>>>

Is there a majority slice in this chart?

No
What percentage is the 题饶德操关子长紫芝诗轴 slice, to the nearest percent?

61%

<<<
>>>

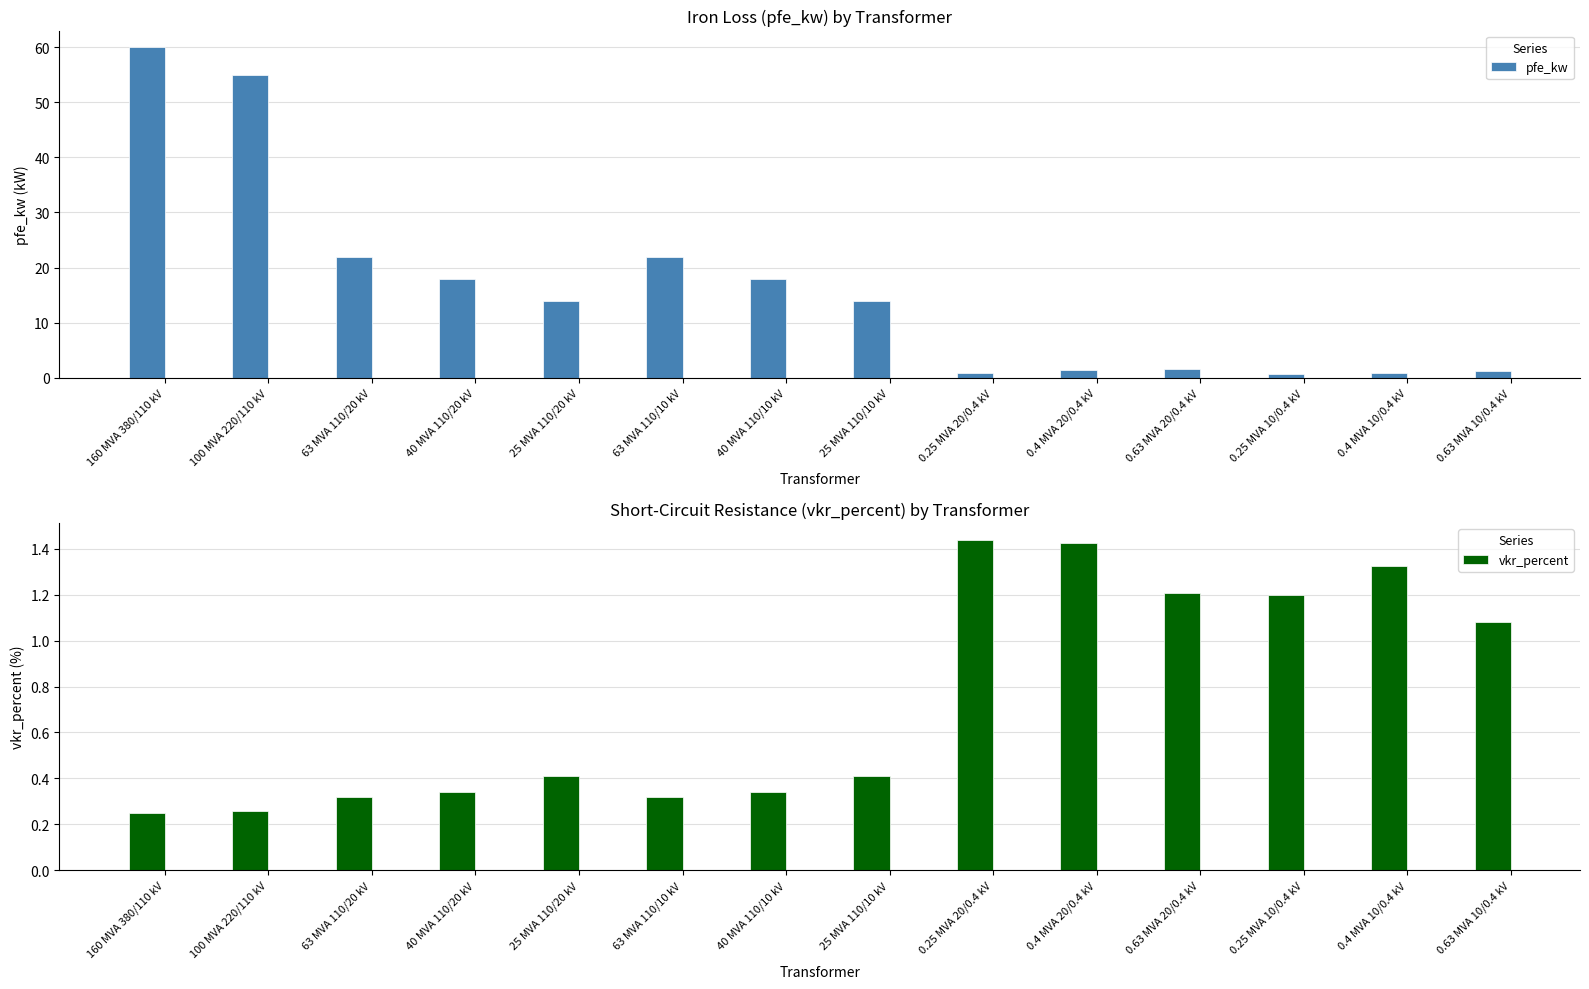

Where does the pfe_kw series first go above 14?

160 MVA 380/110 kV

<<<
>>>

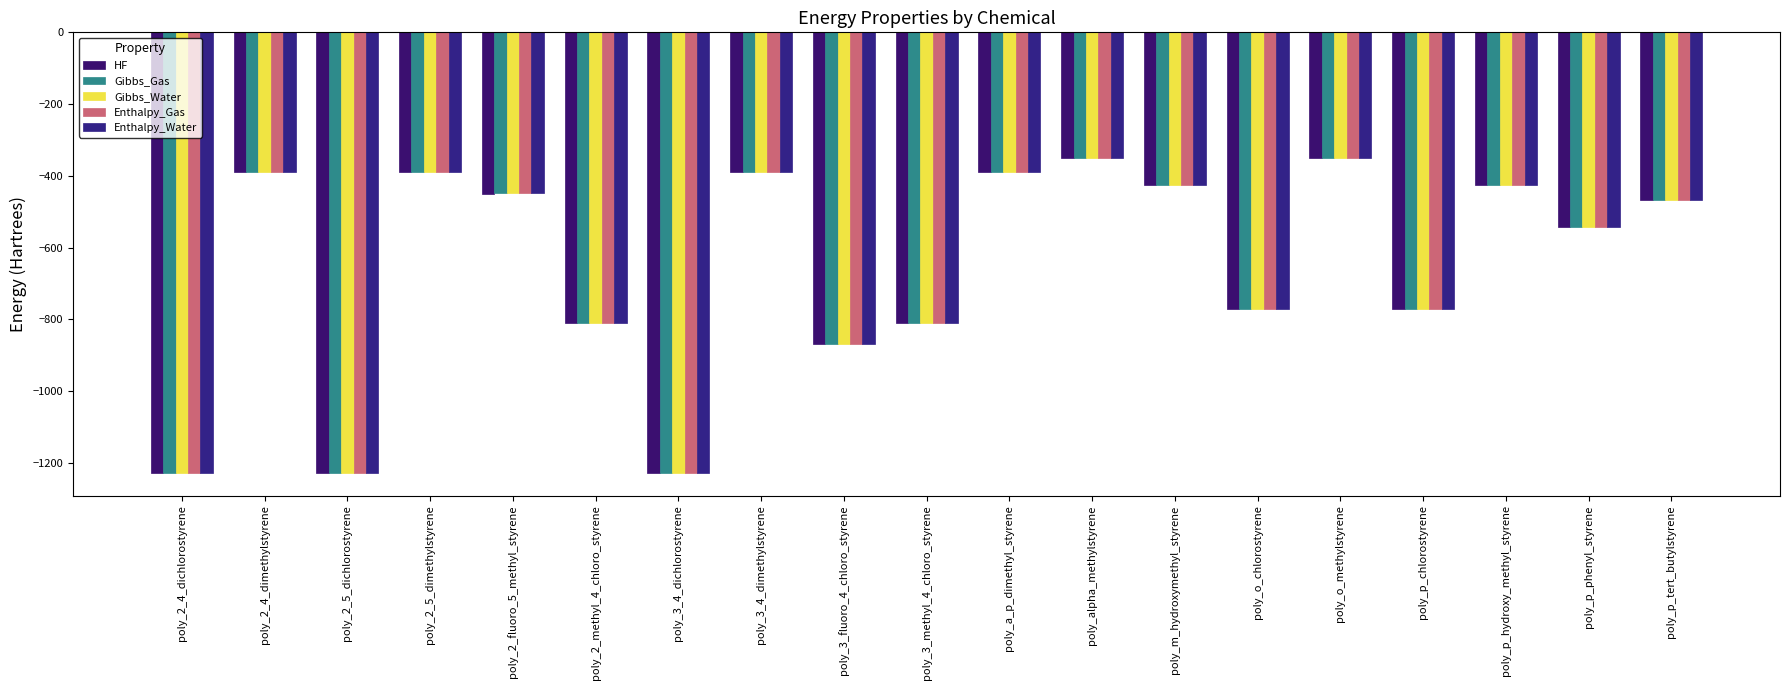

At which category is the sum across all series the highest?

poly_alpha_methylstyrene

<<<

▸ Task goal: Change every "slice" to "segment" in the data from the line with "Is there a majority slice in this chart?" up to and including the line with "What percentage is". Give only those lines, with nothing else altered.

▸ Result for this task:
Is there a majority segment in this chart?

No
What percentage is the 题饶德操关子长紫芝诗轴 segment, to the nearest percent?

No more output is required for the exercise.